=== EXERCISE REQUIREMENTS ===
Scan the listing below. Report each line that includes "mbox".

━━━━━ RAW DATA

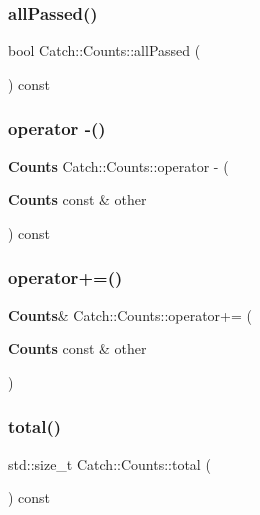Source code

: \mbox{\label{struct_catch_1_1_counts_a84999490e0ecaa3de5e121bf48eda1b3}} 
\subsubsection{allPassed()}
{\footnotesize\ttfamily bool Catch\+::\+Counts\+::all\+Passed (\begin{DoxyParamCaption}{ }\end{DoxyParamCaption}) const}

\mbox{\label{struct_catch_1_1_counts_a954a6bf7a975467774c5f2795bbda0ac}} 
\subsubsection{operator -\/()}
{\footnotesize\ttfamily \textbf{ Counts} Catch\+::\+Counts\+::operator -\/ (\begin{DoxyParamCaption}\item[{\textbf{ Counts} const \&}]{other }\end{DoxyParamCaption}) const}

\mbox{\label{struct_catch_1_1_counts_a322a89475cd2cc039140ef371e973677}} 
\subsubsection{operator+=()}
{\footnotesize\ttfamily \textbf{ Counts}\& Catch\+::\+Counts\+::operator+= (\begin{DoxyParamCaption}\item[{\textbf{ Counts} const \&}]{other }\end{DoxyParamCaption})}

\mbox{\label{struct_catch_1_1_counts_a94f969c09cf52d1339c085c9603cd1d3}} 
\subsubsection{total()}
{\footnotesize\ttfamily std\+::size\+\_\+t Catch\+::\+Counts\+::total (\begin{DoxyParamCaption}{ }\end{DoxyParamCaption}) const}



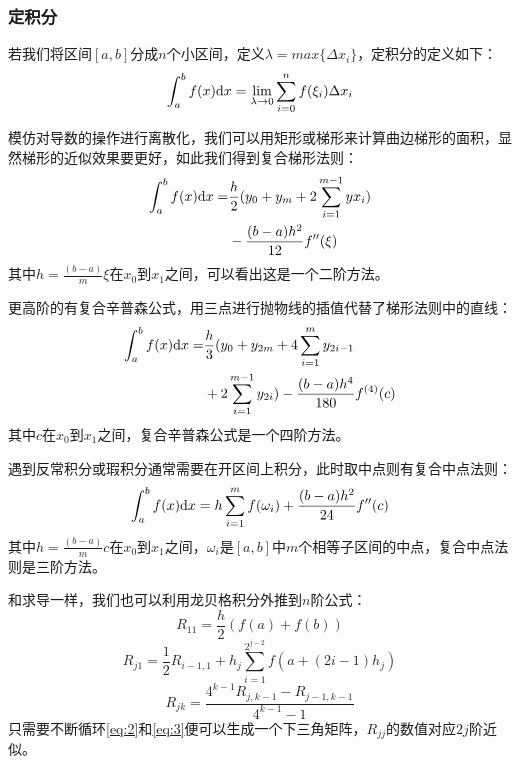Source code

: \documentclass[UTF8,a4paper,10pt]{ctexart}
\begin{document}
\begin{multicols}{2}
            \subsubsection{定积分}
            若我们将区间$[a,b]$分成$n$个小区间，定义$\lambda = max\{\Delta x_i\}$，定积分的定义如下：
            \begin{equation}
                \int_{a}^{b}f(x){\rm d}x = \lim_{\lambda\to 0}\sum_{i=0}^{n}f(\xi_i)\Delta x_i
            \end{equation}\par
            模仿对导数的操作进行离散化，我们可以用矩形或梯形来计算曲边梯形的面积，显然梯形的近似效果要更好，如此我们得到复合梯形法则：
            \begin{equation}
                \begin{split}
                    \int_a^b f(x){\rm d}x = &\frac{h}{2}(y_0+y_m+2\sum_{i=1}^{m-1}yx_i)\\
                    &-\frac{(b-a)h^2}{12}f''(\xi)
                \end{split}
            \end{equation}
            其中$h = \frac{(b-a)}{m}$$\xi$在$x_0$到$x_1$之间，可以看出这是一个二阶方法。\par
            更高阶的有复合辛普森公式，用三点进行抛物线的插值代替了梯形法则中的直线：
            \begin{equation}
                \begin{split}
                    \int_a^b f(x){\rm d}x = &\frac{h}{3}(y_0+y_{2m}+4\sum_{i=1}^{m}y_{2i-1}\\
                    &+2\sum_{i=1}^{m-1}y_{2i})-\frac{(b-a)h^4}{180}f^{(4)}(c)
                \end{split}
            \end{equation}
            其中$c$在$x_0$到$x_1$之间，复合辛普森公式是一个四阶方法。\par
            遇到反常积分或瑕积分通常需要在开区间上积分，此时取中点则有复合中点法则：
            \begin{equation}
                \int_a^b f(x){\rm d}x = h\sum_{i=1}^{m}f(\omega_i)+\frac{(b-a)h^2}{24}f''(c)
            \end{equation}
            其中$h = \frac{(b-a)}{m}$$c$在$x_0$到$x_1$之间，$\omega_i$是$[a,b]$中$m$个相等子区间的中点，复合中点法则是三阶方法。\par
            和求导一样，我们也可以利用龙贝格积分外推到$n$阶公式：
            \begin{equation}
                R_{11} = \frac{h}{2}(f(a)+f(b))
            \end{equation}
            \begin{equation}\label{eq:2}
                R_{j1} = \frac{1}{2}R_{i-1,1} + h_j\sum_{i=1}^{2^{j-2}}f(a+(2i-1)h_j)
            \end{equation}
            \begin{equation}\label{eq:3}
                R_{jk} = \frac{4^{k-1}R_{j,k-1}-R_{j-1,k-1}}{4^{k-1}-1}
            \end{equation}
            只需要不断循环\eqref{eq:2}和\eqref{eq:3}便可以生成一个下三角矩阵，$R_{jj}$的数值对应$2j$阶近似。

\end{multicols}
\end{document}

━━━━━━━━━━

=== THE COMPLETED TASK ===
: \mbox{\label{struct_catch_1_1_counts_a84999490e0ecaa3de5e121bf48eda1b3}} 
\mbox{\label{struct_catch_1_1_counts_a954a6bf7a975467774c5f2795bbda0ac}} 
\mbox{\label{struct_catch_1_1_counts_a322a89475cd2cc039140ef371e973677}} 
\mbox{\label{struct_catch_1_1_counts_a94f969c09cf52d1339c085c9603cd1d3}} 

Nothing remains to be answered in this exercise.